Desakan itu dilontarkan massa saat beraksi di Kantor Kejati Sumut, Jalan AH Nasution, Medan, Selasa (25/10/2016). Selain itu, mahasiswa juga mendesak agar Gubernur Sumut, T Erry Nuradi segera mencopot Plt Direktur RSU Haji Medan tersebut.

“Kami desak Kejatisu untuk memeriksa Plt Direktur RS Haji Medan,” teriak M Adnan Lubis selaku Koordinator Aksi. Dalam orasinya, mahasiswa menyebut, berdasarkan Keputusan Gubsu Nomor 188-44/580/KPTS/2014 tentang pembagian jasa pelayanan RSU Haji Medan dan Pergubsu No 20 Tanggal 24 april 2014 Pasal 90 tentang tata kelola RS Haji Medan, ada pemberian insentif senilai Rp 1.429.895.058.

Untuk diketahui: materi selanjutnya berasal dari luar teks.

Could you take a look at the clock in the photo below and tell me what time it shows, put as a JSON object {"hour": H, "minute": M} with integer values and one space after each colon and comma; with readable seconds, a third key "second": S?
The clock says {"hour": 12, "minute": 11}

“Kami menduga, dalam realisasi pembayaran dana insentif tersebut banyak yang tidak sesuai sehingga terindikasi korupsi,” sebut Adnan.

‪Massa menyebutkan, indikasi korupsi dalam pembayaran dana insentif tersebut semakit kuat dengan adanya surat perintah dari Kejari Deliserdang No print : 05/N.2.22/fd.1/03/2015 dan telah memeriksa Plt Dirut RS Haji Medan.‬

“Namun anehnya, yang bersangkutan masih berkeliaran bebas. Padahal, kami menduga sudah cukup bukti untuk ditahan,” ucap Adnan.‬

Bukan hanya itu, mereka juga mengungkapkan, sebelum menjadi Plt Dirut RSU Haji Medan, Dr Diah Retno juga diduga tersandung kasus dugaan kasus korupsi penyalahgunaan keuangan negara dalam proyek pengadaan alat CT Scan senilai sekitar Rp16 miliar yang dikerjakan PT Dian Graha pada Tahun 2014.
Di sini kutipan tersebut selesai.